▶ **DATA SECTION**:
------

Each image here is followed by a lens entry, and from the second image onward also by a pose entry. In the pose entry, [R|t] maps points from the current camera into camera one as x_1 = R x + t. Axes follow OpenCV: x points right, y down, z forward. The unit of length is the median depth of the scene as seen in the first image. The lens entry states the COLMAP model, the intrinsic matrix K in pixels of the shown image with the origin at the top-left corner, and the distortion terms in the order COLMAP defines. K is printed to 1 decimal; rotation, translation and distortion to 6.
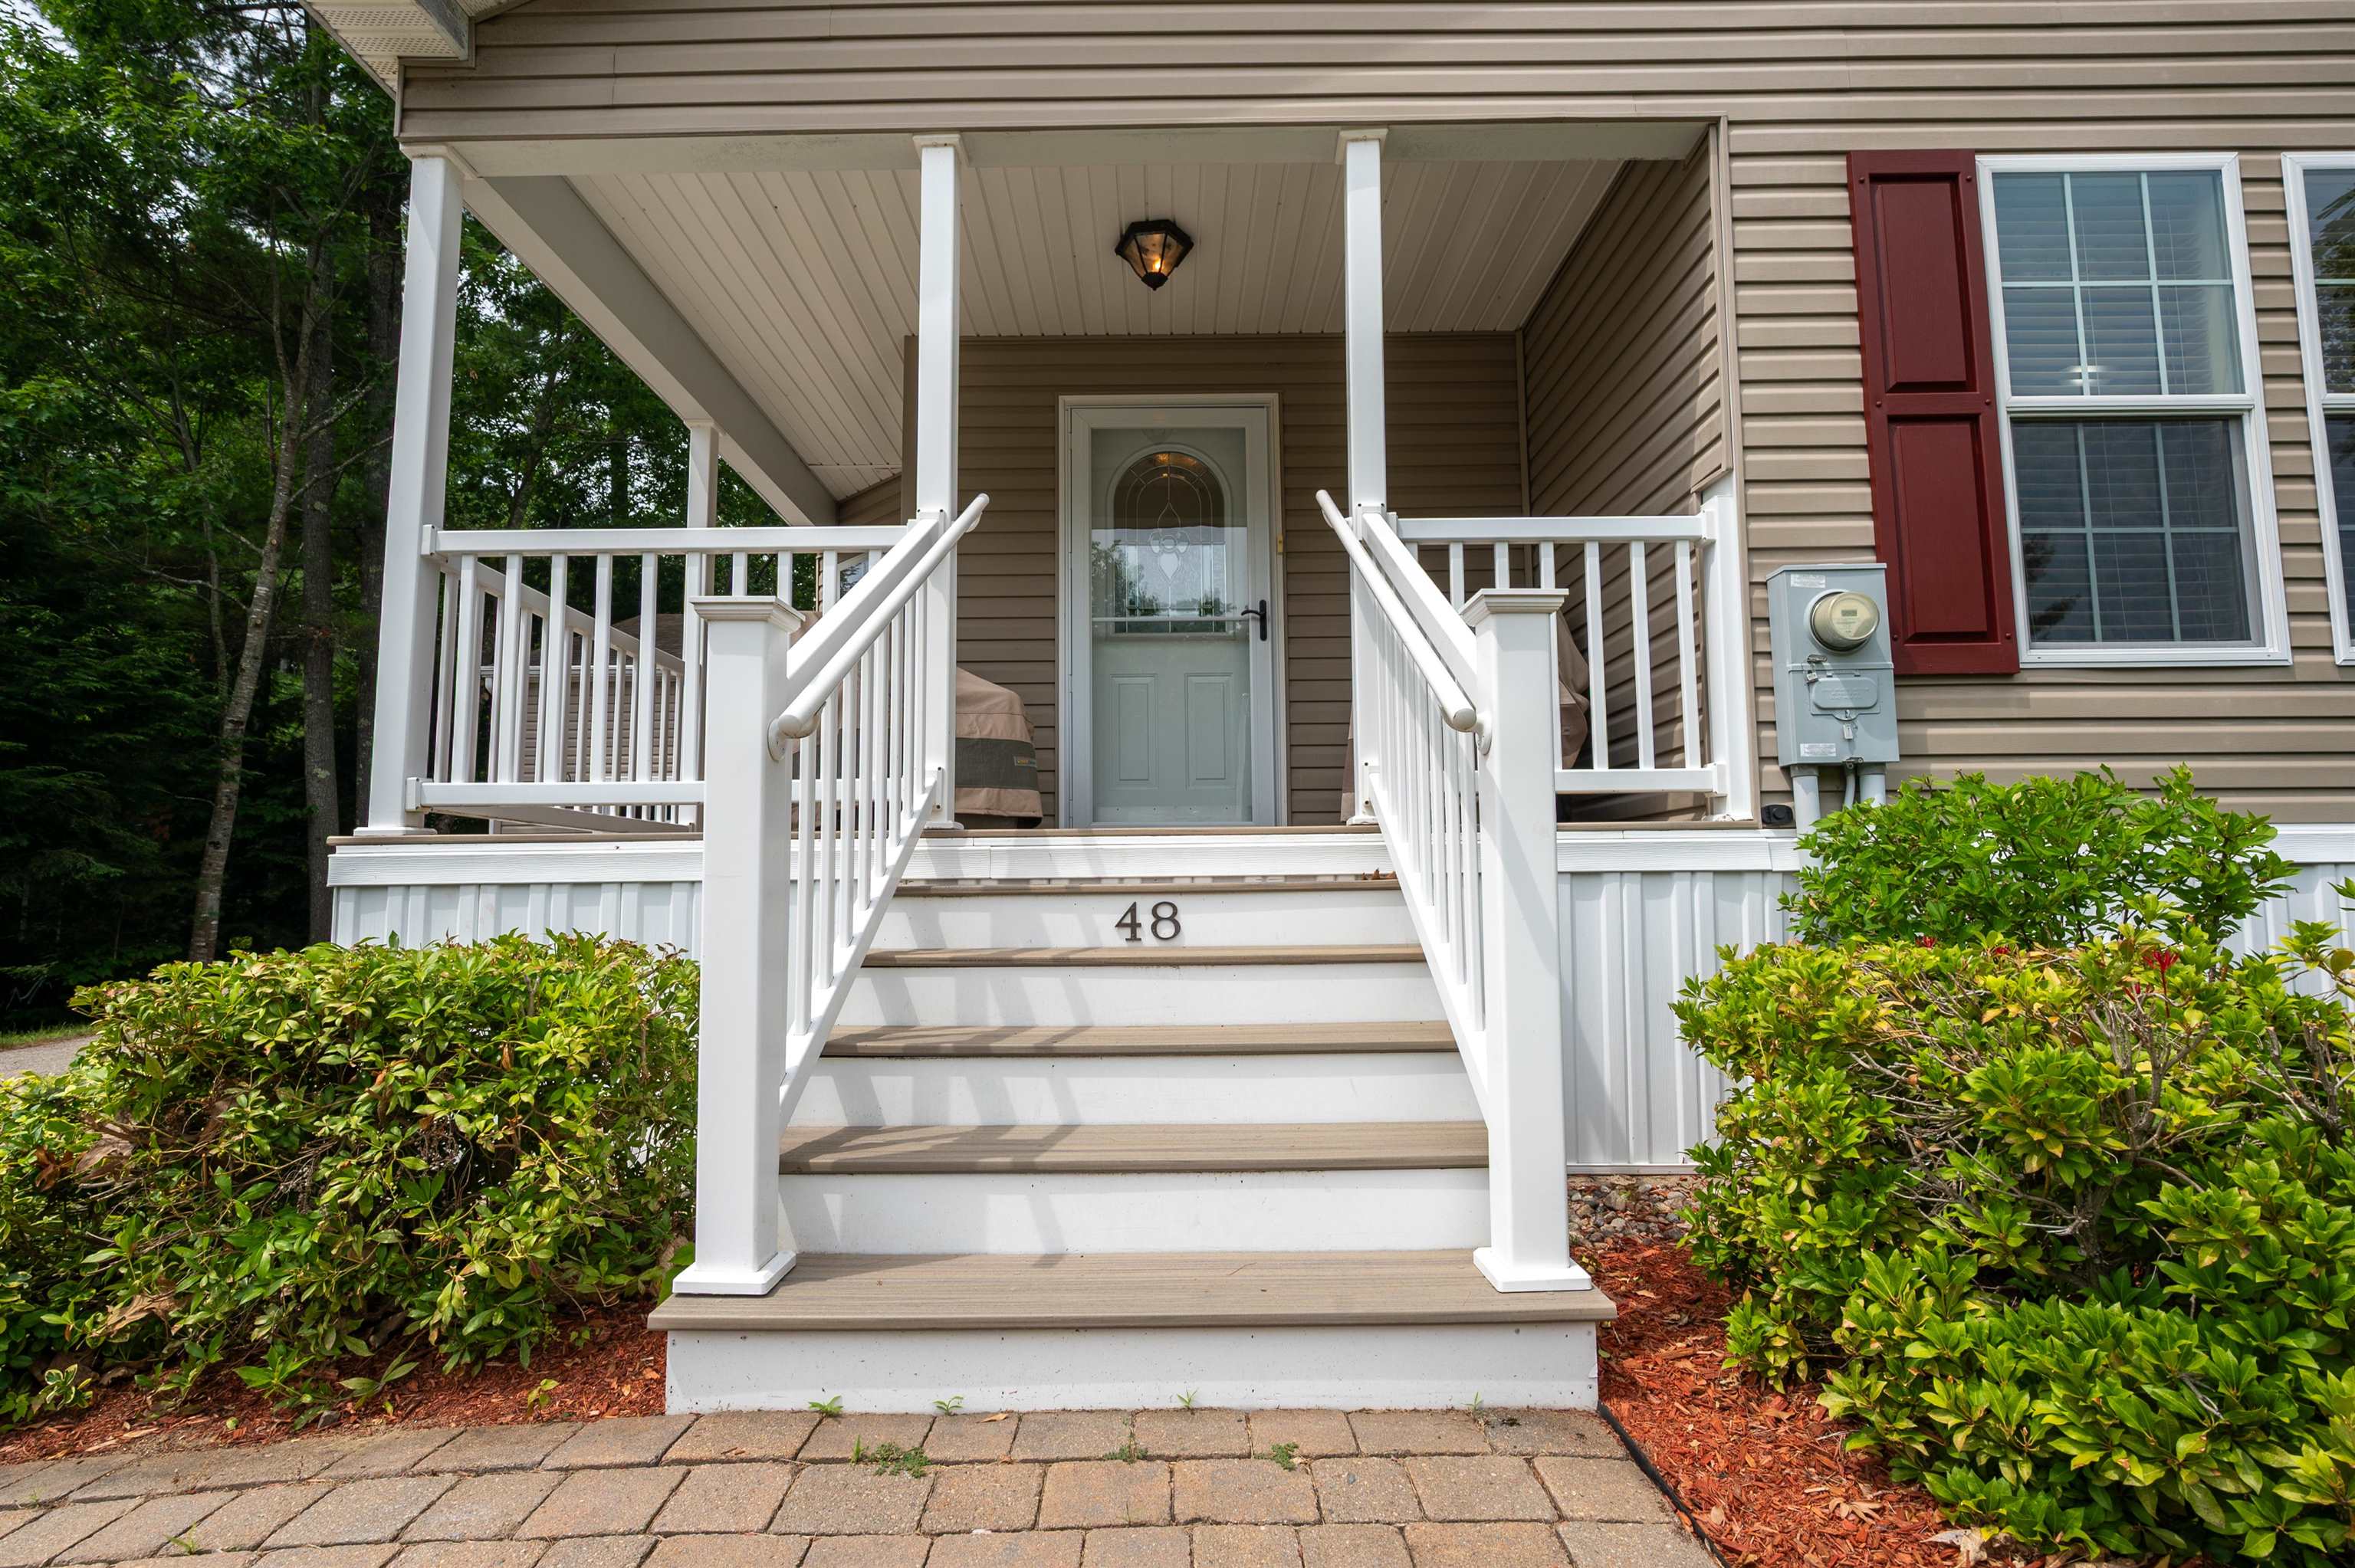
lens RADIAL K [[1106.5, 0, 1177.5], [0, 1106.5, 784.0], [0, 0, 1]] dist [0.000523, 0.000660]
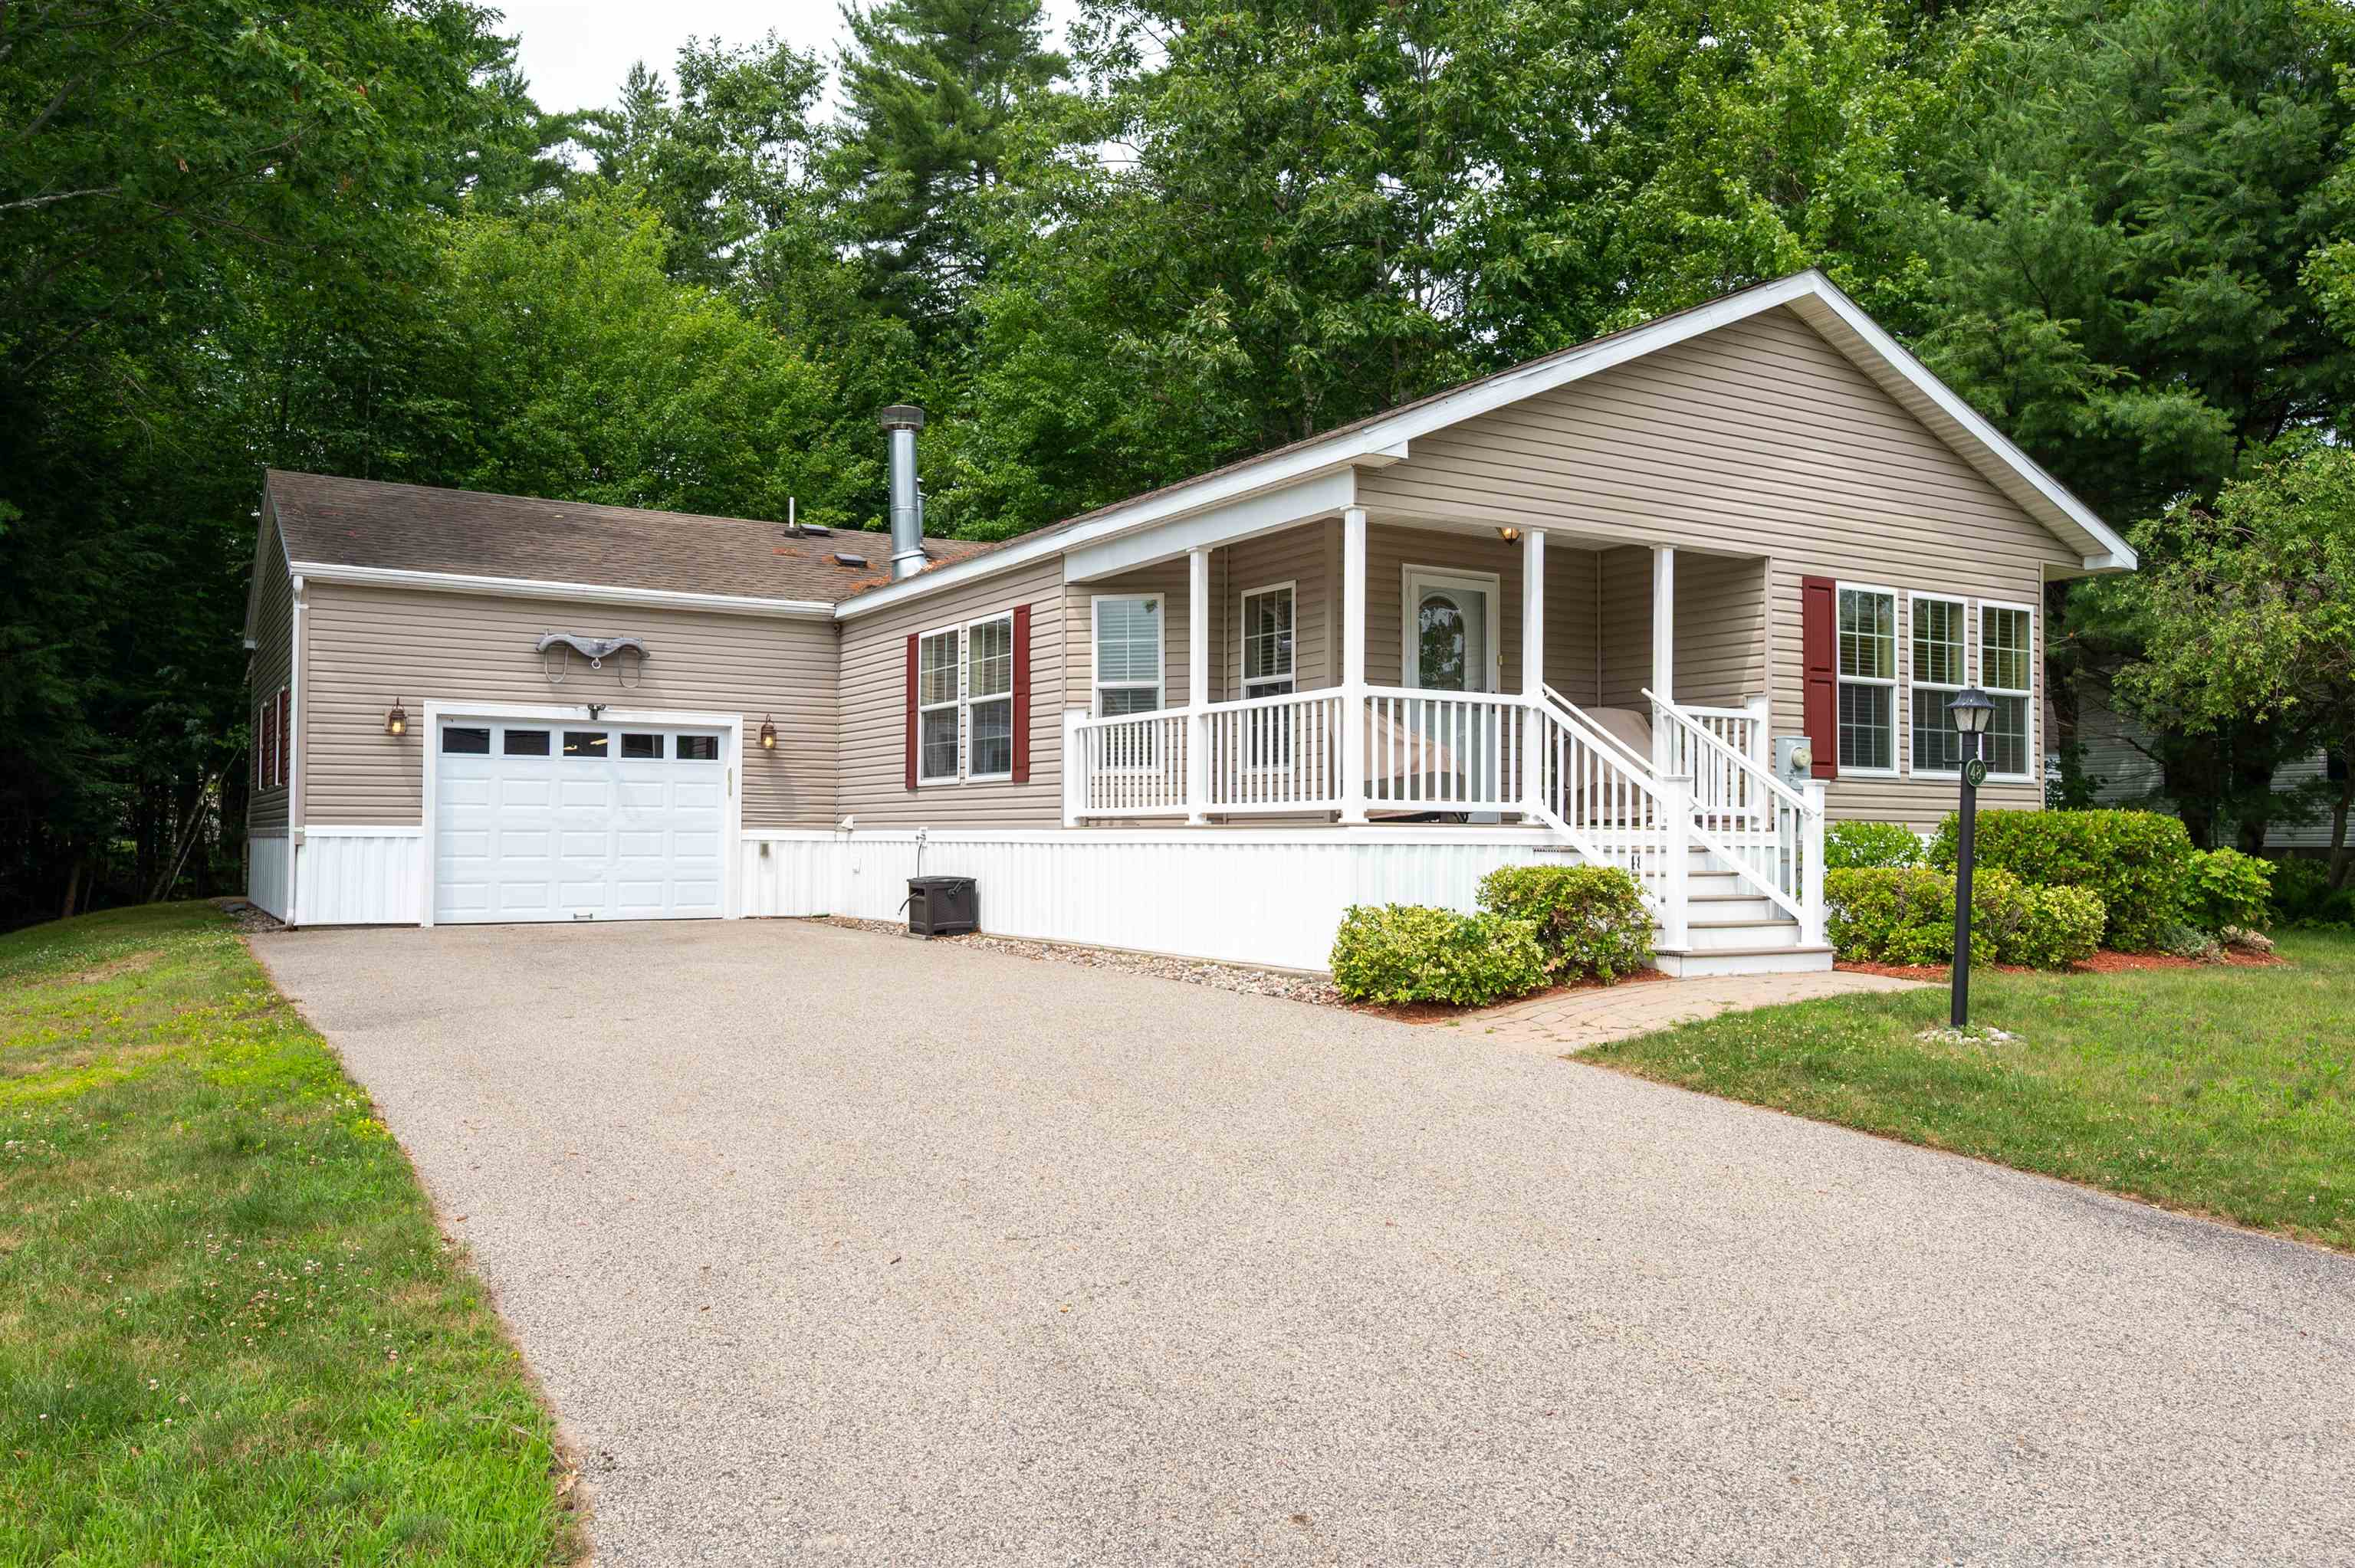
lens RADIAL K [[1706.0, 0, 1177.5], [0, 1706.0, 784.0], [0, 0, 1]] dist [-0.000314, -0.000547]
pose [[0.859142, 0.031839, 0.510747, -2.803093], [-0.065103, 0.996753, 0.047376, -0.174364], [-0.507580, -0.073954, 0.858425, -1.812508]]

------

From the first line to the last, reproduce the listing above exactly, leaving the pictures out.

Each image here is followed by a lens entry, and from the second image onward also by a pose entry. In the pose entry, [R|t] maps points from the current camera into camera one as x_1 = R x + t. Axes follow OpenCV: x points right, y down, z forward. The unit of length is the median depth of the scene as seen in the first image. The lens entry states the COLMAP model, the intrinsic matrix K in pixels of the shown image with the origin at the top-left corner, and the distortion terms in the order COLMAP defines. K is printed to 1 decimal; rotation, translation and distortion to 6.
lens RADIAL K [[1106.5, 0, 1177.5], [0, 1106.5, 784.0], [0, 0, 1]] dist [0.000523, 0.000660]
lens RADIAL K [[1706.0, 0, 1177.5], [0, 1706.0, 784.0], [0, 0, 1]] dist [-0.000314, -0.000547]
pose [[0.859142, 0.031839, 0.510747, -2.803093], [-0.065103, 0.996753, 0.047376, -0.174364], [-0.507580, -0.073954, 0.858425, -1.812508]]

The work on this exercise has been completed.